INPUT DATA ->
Segment Open

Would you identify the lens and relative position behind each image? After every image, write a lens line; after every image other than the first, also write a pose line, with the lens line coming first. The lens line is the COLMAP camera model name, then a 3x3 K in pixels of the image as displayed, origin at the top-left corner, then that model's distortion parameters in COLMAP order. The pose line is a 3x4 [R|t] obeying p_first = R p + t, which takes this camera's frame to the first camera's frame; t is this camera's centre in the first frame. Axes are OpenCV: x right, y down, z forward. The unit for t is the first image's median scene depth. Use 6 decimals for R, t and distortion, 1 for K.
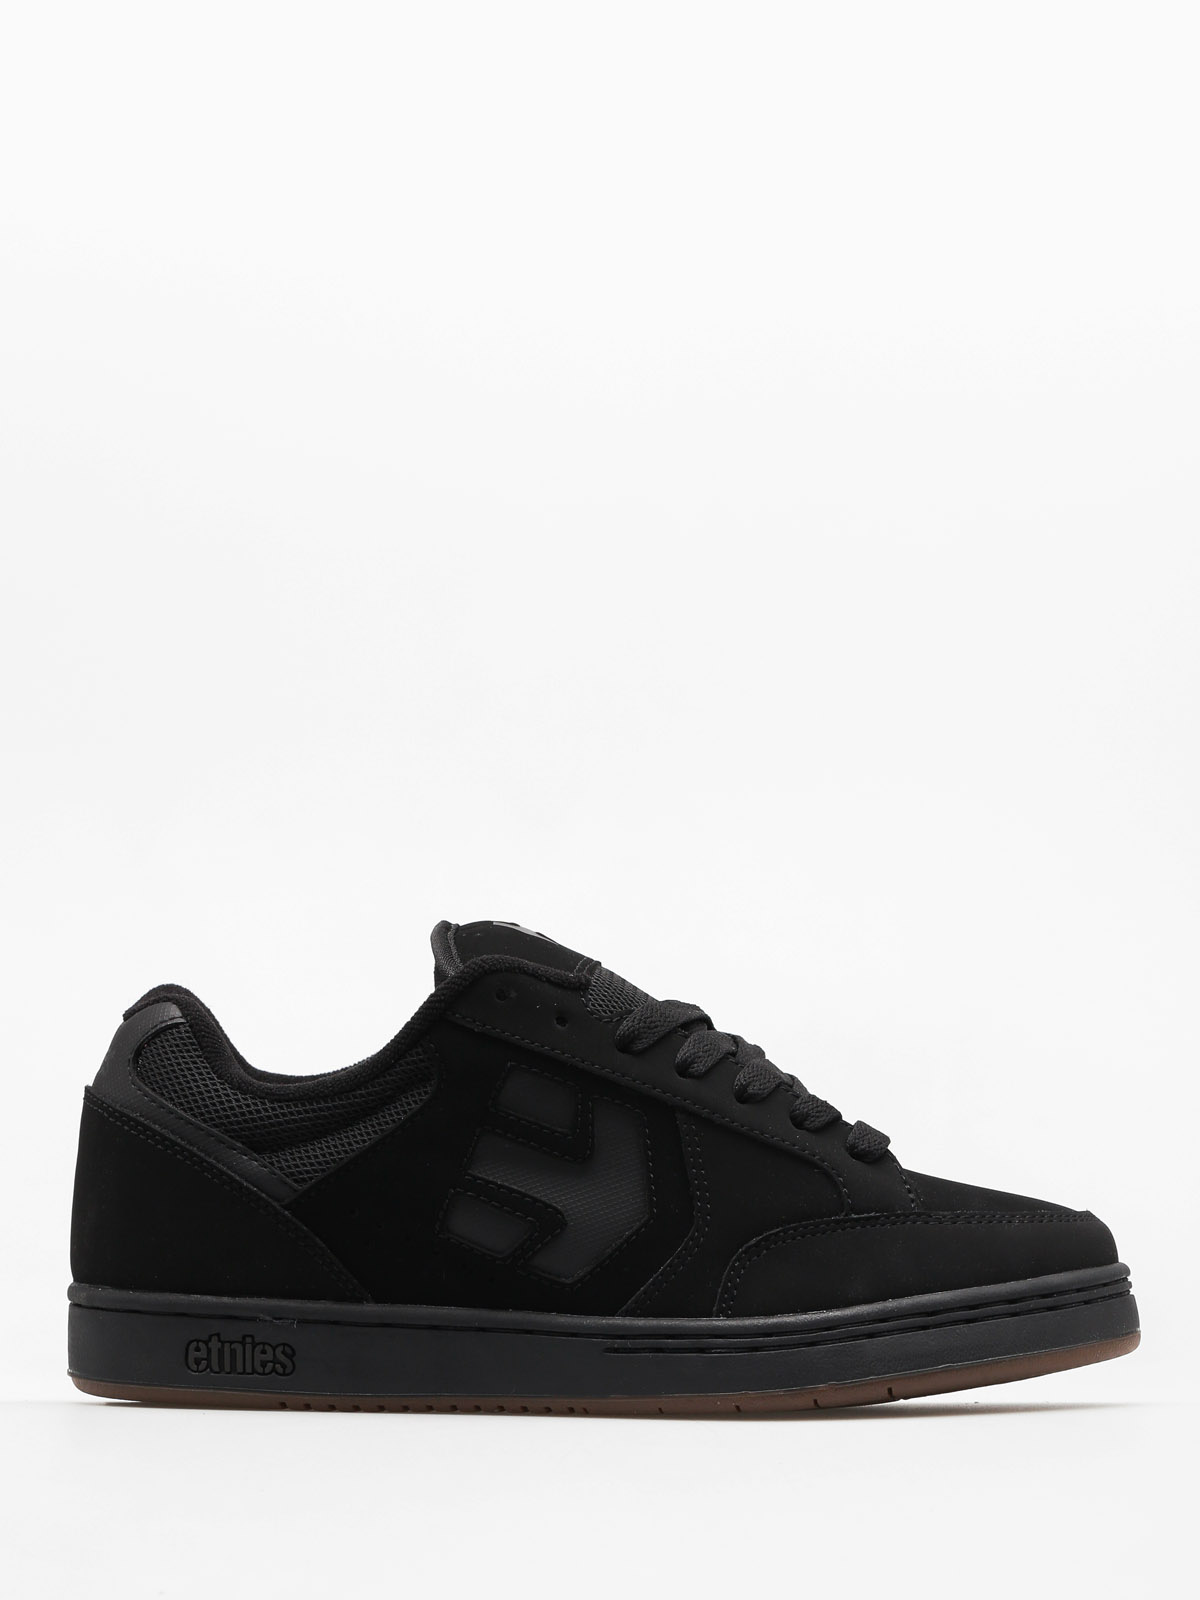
lens RADIAL K [[6808.9, 0, 597.9], [0, 6808.9, 798.3], [0, 0, 1]] dist [-0.019726, 0.000000]
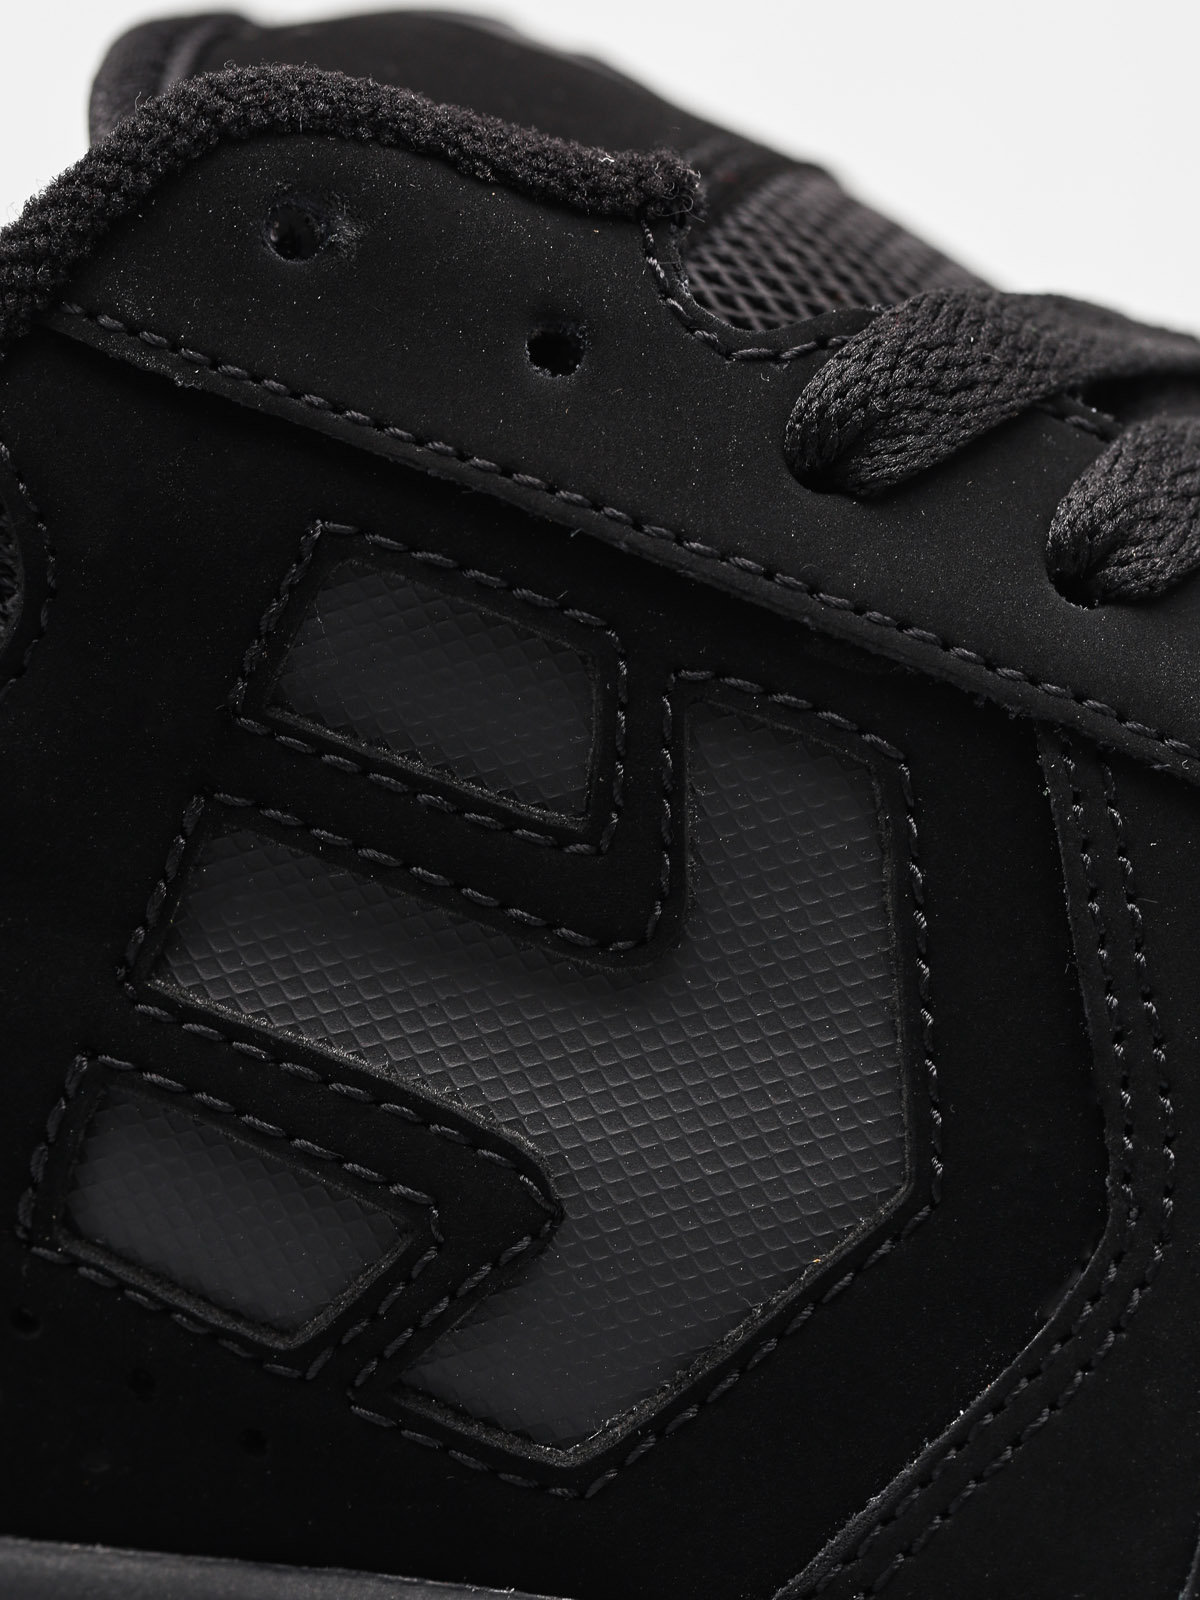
lens RADIAL K [[6808.9, 0, 601.5], [0, 6808.9, 806.2], [0, 0, 1]] dist [-0.019726, 0.000000]
pose [[0.989685, 0.017076, -0.142240, 0.029902], [-0.011590, 0.999160, 0.039307, 0.039180], [0.142792, -0.037253, 0.989051, 0.768404]]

Segment Closed

BRIEF ->
Transcribe each of the lines above verbatim, omitting the pictures from your answer.

SOLUTION TO THE EXERCISE ->
Would you identify the lens and relative position behind each image? After every image, write a lens line; after every image other than the first, also write a pose line, with the lens line coming first. The lens line is the COLMAP camera model name, then a 3x3 K in pixels of the image as displayed, origin at the top-left corner, then that model's distortion parameters in COLMAP order. The pose line is a 3x4 [R|t] obeying p_first = R p + t, which takes this camera's frame to the first camera's frame; t is this camera's centre in the first frame. Axes are OpenCV: x right, y down, z forward. The unit for t is the first image's median scene depth. Use 6 decimals for R, t and distortion, 1 for K.
lens RADIAL K [[6808.9, 0, 597.9], [0, 6808.9, 798.3], [0, 0, 1]] dist [-0.019726, 0.000000]
lens RADIAL K [[6808.9, 0, 601.5], [0, 6808.9, 806.2], [0, 0, 1]] dist [-0.019726, 0.000000]
pose [[0.989685, 0.017076, -0.142240, 0.029902], [-0.011590, 0.999160, 0.039307, 0.039180], [0.142792, -0.037253, 0.989051, 0.768404]]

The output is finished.